# Work request
In the records below, print the lines from the one containing "info@arlight-moskva.ru" through the one containing "Подписаться на новости и акции", both included, word for word and nothing else.

# Input for this task
.....

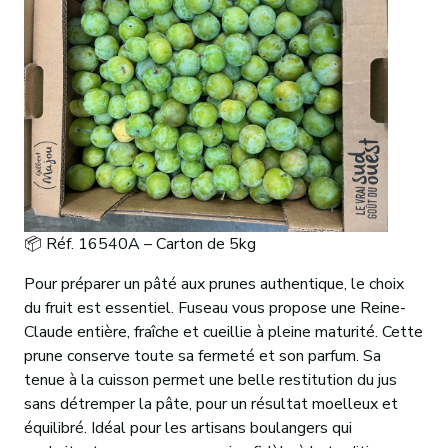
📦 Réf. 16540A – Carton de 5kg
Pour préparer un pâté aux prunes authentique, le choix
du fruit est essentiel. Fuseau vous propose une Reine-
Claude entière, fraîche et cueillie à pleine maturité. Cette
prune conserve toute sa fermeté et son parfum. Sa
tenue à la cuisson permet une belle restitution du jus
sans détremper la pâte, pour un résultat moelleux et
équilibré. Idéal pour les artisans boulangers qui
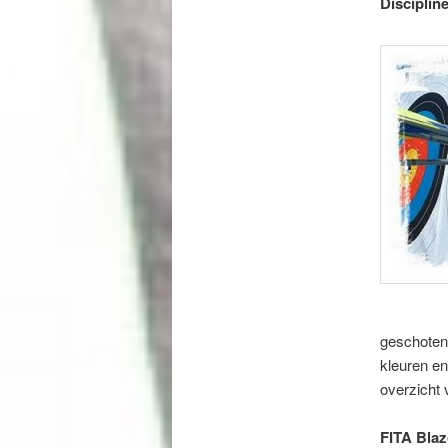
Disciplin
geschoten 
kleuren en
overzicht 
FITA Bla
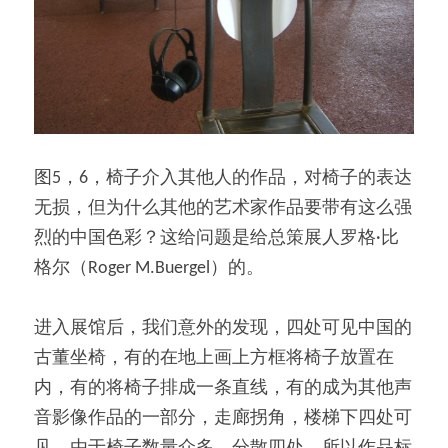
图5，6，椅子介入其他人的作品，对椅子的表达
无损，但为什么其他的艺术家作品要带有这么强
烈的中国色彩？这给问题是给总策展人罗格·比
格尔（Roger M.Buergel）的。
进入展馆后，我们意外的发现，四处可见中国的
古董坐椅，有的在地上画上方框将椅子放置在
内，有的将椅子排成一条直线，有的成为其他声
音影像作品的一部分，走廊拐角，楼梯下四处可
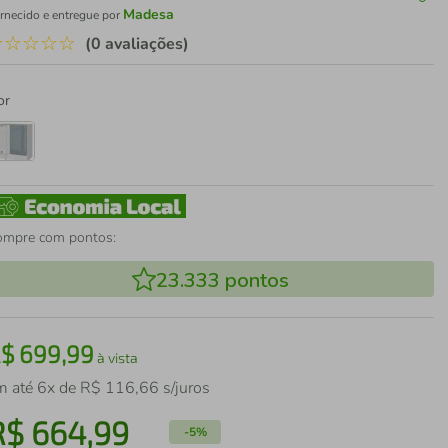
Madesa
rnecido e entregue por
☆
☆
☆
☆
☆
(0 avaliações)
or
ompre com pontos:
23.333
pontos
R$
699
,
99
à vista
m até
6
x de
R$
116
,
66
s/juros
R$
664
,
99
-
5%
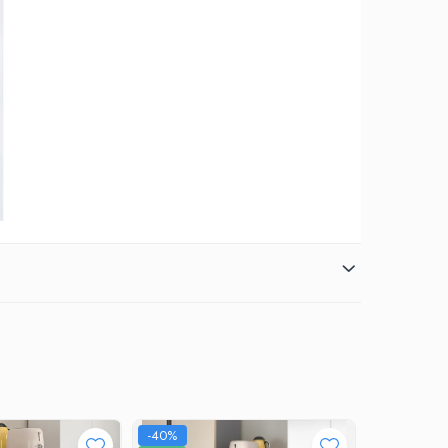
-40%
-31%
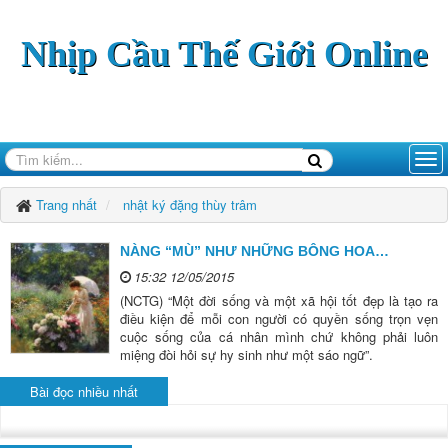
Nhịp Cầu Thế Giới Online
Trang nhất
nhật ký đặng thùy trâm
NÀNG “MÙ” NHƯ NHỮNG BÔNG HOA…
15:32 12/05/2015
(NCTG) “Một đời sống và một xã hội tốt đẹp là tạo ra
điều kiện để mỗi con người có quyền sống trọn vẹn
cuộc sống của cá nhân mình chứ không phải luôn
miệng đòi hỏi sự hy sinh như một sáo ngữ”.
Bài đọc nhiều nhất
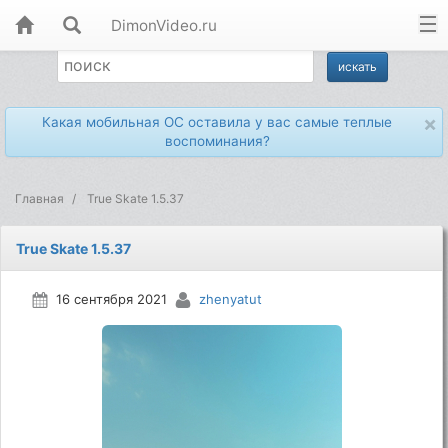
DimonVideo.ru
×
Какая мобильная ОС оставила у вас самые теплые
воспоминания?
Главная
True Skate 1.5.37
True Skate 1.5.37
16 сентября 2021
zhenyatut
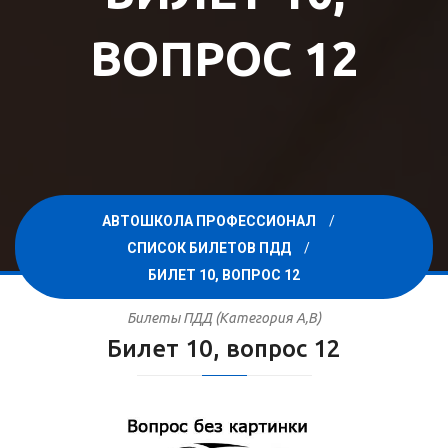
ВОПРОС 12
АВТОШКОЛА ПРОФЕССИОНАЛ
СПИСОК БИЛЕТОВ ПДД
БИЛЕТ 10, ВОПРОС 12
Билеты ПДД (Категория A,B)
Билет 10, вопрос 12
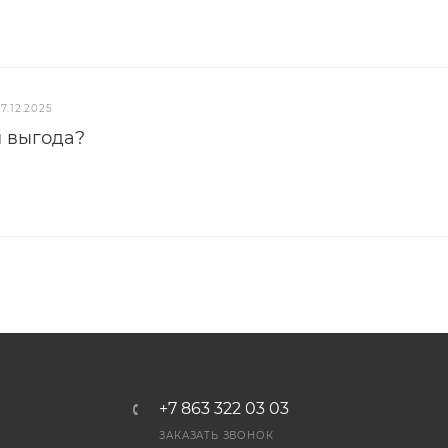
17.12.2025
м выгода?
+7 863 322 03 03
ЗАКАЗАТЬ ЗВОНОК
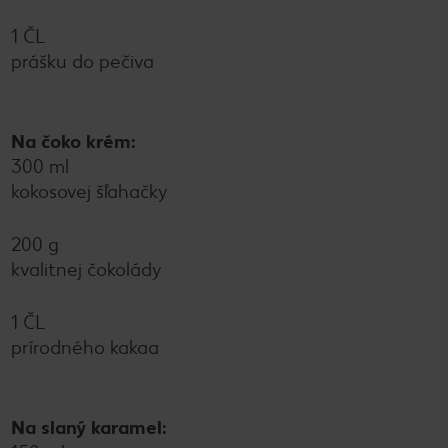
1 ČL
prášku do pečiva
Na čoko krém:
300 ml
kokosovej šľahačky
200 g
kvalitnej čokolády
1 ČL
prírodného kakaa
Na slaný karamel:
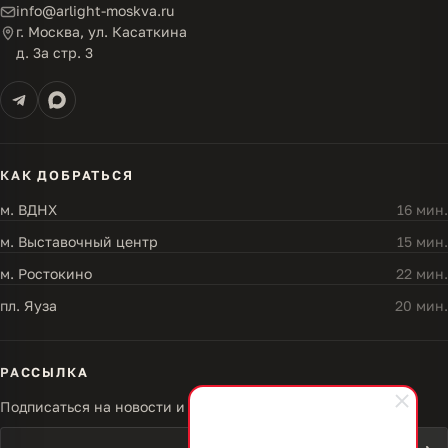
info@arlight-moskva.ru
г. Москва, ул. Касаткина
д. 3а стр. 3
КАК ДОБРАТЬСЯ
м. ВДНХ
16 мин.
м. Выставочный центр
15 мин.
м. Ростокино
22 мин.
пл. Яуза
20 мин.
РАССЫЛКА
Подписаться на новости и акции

.....

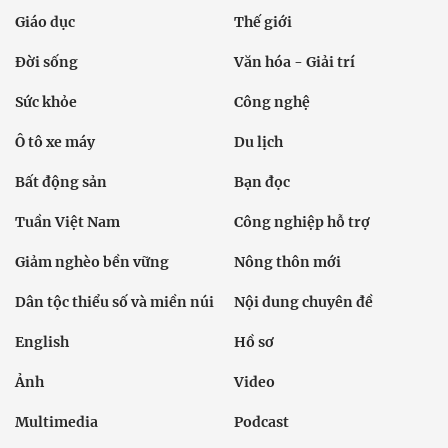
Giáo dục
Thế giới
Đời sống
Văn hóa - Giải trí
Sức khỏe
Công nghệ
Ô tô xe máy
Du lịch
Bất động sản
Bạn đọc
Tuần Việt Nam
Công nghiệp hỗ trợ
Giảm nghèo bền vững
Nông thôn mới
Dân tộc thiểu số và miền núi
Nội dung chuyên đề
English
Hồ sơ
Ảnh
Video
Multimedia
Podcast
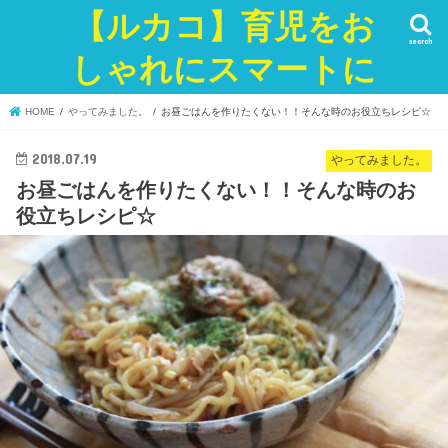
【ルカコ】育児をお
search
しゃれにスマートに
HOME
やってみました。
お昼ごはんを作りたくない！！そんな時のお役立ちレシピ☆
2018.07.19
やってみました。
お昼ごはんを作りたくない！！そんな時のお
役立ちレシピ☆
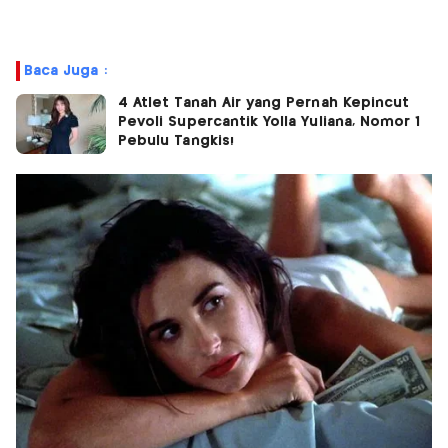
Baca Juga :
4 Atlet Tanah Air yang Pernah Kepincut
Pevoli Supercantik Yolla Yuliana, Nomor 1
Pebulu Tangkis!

.....

# Result of the task
info@arlight-moskva.ru
г. Москва, ул. Касаткина
д. 3а стр. 3
КАК ДОБРАТЬСЯ
м. ВДНХ
16 мин.
м. Выставочный центр
15 мин.
м. Ростокино
22 мин.
пл. Яуза
20 мин.
РАССЫЛКА
Подписаться на новости и акции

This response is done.